Assignment |
Extract every line of the material below and copy each one without any change.

Information |
□ □ □ □ □ □ □

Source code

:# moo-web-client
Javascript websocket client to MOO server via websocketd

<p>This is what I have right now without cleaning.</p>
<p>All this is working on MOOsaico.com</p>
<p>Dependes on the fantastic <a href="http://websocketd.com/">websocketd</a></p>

□ □ □ □ □ □ □

Expected answer |
Source code

:# moo-web-client
Javascript websocket client to MOO server via websocketd

<p>This is what I have right now without cleaning.</p>
<p>All this is working on MOOsaico.com</p>
<p>Dependes on the fantastic <a href="http://websocketd.com/">websocketd</a></p>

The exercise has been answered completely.